— WHAT IS REQUIRED —
Rewrite the listing from its first line through the line containing "Jasa Pengelolaan TikTok Lengkap dengan T", changing "Preis" to "Betrag" and leaving everything else as it is.

— RECORDS FOR THIS EXERCISE —
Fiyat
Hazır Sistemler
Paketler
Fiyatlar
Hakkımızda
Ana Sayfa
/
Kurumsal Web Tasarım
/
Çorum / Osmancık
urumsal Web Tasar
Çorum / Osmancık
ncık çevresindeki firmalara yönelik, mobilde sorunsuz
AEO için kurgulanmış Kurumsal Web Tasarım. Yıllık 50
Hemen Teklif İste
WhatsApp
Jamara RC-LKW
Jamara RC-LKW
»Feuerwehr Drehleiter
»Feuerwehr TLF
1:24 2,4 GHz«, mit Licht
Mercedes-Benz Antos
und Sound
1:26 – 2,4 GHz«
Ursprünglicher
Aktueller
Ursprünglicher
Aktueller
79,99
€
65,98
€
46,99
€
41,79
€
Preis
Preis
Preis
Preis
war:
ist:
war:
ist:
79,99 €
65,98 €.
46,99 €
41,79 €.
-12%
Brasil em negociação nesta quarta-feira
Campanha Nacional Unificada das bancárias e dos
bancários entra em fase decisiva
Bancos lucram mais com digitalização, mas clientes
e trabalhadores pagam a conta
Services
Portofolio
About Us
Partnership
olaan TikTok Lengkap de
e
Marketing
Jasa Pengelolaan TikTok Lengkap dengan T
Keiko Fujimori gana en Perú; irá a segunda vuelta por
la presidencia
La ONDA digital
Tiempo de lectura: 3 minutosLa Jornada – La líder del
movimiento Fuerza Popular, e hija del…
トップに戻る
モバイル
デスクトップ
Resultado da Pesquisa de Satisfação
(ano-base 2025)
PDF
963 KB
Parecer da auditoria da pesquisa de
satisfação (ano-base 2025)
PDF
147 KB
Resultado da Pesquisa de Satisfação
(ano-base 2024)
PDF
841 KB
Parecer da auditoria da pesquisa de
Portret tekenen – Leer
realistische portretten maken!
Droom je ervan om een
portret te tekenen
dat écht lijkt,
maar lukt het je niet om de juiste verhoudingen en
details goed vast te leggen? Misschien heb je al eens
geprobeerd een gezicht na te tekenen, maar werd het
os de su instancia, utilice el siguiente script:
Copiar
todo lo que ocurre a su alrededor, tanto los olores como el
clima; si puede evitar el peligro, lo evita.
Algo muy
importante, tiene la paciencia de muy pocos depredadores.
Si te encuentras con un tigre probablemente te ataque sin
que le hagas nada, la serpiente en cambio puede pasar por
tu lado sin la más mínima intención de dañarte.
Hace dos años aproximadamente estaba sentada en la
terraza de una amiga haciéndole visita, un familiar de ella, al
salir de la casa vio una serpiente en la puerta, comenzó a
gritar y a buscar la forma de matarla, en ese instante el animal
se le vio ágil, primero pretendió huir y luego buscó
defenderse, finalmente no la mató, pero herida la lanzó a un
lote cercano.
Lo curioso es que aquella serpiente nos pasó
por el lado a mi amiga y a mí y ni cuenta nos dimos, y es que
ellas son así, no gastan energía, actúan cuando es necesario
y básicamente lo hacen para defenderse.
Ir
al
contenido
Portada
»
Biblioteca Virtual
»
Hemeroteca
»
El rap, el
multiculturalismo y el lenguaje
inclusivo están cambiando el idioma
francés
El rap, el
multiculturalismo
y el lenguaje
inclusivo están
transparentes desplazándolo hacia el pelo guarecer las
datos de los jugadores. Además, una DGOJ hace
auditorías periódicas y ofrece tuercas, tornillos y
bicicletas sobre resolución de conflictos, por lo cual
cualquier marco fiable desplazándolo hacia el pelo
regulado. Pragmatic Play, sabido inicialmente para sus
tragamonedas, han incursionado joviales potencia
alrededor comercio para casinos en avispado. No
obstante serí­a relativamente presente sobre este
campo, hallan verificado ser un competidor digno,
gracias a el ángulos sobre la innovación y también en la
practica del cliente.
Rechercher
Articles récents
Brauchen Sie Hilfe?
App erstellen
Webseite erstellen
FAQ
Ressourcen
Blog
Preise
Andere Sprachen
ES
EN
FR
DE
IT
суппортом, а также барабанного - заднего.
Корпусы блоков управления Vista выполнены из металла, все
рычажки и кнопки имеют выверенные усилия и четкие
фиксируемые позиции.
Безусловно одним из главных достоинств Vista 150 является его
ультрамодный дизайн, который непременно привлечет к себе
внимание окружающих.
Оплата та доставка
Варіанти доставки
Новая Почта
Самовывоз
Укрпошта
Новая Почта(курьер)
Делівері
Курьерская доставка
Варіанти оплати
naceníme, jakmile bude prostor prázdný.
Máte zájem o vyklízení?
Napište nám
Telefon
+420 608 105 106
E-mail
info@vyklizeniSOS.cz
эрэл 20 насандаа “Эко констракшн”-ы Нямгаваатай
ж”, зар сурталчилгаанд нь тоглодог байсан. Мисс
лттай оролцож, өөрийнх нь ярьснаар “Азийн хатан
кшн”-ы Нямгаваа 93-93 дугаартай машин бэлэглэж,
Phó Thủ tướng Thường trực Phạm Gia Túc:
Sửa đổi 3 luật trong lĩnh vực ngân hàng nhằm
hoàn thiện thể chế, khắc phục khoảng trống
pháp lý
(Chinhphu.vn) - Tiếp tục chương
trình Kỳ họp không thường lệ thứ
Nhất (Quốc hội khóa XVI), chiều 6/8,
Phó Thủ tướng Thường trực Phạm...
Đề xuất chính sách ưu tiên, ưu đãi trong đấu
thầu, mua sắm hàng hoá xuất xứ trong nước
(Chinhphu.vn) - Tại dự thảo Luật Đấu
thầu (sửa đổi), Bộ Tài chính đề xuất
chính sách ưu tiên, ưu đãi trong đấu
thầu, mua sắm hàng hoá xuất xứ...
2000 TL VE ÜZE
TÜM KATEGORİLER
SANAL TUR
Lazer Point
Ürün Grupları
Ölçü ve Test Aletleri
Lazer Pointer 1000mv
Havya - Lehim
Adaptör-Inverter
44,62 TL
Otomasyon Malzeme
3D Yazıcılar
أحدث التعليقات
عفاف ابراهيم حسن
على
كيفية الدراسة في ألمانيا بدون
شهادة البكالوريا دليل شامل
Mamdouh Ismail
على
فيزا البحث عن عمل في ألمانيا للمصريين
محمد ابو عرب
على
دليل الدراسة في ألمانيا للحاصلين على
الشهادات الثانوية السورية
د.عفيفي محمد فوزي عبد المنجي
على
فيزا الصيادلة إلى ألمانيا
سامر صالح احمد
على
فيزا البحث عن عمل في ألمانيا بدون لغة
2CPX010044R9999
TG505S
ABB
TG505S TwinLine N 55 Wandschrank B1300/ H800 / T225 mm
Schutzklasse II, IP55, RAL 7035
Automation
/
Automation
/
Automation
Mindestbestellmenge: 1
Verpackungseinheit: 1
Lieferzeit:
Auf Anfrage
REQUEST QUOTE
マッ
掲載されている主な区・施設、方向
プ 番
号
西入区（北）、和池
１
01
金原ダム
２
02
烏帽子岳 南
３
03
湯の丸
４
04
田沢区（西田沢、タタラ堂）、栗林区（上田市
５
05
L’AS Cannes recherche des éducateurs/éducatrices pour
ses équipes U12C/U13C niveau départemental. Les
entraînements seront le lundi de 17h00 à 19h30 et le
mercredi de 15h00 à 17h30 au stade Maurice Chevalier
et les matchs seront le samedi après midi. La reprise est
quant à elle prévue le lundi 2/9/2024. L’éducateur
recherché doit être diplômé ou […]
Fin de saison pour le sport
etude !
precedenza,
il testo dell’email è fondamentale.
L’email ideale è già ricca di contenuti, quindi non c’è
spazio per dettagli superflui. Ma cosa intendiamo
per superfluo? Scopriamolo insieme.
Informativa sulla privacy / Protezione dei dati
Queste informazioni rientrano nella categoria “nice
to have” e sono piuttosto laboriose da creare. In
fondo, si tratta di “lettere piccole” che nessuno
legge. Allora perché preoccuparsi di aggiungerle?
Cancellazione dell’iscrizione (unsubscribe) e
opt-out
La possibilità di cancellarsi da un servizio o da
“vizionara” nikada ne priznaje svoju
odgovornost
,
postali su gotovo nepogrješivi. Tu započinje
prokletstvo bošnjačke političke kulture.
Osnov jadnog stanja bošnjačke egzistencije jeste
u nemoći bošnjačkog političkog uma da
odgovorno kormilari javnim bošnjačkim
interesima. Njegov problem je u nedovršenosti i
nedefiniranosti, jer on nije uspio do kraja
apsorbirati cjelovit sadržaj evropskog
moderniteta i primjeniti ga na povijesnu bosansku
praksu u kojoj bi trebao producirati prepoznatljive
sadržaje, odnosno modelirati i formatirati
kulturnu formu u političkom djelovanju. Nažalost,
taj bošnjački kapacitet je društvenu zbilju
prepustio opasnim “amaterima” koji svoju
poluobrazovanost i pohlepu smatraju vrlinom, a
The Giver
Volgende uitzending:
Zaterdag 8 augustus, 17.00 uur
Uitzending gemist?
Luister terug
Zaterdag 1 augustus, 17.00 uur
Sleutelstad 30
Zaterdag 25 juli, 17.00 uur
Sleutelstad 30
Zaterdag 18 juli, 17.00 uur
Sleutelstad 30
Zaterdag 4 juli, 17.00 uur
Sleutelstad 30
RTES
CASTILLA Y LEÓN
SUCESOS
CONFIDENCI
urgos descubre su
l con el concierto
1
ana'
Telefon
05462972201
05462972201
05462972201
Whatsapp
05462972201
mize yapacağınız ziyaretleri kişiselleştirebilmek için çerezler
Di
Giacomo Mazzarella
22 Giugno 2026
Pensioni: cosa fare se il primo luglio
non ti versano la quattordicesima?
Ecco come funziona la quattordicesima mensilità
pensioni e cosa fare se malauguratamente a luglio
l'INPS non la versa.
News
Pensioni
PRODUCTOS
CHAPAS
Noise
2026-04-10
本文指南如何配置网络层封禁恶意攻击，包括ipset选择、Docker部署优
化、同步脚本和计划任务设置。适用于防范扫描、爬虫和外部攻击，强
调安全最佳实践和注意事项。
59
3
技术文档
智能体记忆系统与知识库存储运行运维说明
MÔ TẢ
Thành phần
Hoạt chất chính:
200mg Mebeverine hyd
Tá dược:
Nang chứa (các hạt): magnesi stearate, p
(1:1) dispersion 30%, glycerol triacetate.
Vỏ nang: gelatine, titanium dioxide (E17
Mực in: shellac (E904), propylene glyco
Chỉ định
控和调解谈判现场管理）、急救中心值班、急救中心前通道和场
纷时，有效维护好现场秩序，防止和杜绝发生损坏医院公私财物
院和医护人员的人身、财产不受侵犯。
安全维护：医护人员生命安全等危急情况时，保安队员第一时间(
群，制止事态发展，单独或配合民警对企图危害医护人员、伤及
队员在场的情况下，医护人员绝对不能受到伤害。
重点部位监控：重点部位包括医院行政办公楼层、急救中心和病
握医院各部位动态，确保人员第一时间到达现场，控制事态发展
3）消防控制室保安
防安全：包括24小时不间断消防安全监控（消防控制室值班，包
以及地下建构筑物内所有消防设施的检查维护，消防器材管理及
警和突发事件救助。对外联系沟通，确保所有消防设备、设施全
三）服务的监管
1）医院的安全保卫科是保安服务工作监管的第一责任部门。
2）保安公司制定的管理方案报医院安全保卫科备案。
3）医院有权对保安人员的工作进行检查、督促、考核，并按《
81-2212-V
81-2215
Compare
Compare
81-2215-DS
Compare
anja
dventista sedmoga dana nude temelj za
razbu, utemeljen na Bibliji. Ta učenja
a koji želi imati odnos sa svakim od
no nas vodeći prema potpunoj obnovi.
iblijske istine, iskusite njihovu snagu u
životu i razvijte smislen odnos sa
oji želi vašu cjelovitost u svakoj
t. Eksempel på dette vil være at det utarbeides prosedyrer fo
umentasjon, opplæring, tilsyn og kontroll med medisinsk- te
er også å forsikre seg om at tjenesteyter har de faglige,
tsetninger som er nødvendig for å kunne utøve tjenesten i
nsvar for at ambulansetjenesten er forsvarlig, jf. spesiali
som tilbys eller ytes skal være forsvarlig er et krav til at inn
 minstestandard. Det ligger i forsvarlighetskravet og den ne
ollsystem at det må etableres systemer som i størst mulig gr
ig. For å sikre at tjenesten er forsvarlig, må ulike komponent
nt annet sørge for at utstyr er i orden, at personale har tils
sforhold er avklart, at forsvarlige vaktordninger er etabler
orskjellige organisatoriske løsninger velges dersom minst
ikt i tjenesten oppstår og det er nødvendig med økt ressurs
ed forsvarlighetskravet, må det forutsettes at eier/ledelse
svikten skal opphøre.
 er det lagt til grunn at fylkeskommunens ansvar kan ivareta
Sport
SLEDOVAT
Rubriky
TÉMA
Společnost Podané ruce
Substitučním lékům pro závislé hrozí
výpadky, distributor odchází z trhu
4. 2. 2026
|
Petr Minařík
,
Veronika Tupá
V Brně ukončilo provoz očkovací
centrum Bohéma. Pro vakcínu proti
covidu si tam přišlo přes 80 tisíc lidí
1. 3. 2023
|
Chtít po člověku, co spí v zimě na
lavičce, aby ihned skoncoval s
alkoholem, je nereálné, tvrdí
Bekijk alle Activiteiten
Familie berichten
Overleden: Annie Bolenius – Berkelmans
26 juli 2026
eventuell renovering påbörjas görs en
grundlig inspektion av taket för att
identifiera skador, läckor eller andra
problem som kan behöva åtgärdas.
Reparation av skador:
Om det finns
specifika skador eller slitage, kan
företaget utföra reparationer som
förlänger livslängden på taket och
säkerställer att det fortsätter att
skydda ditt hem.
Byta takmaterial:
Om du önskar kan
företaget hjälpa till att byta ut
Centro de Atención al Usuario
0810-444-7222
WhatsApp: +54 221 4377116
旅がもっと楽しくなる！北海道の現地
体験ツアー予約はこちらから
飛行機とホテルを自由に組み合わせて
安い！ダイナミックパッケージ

— RESULT FOR THIS EXERCISE —
Fiyat
Hazır Sistemler
Paketler
Fiyatlar
Hakkımızda
Ana Sayfa
/
Kurumsal Web Tasarım
/
Çorum / Osmancık
urumsal Web Tasar
Çorum / Osmancık
ncık çevresindeki firmalara yönelik, mobilde sorunsuz
AEO için kurgulanmış Kurumsal Web Tasarım. Yıllık 50
Hemen Teklif İste
WhatsApp
Jamara RC-LKW
Jamara RC-LKW
»Feuerwehr Drehleiter
»Feuerwehr TLF
1:24 2,4 GHz«, mit Licht
Mercedes-Benz Antos
und Sound
1:26 – 2,4 GHz«
Ursprünglicher
Aktueller
Ursprünglicher
Aktueller
79,99
€
65,98
€
46,99
€
41,79
€
Betrag
Betrag
Betrag
Betrag
war:
ist:
war:
ist:
79,99 €
65,98 €.
46,99 €
41,79 €.
-12%
Brasil em negociação nesta quarta-feira
Campanha Nacional Unificada das bancárias e dos
bancários entra em fase decisiva
Bancos lucram mais com digitalização, mas clientes
e trabalhadores pagam a conta
Services
Portofolio
About Us
Partnership
olaan TikTok Lengkap de
e
Marketing
Jasa Pengelolaan TikTok Lengkap dengan T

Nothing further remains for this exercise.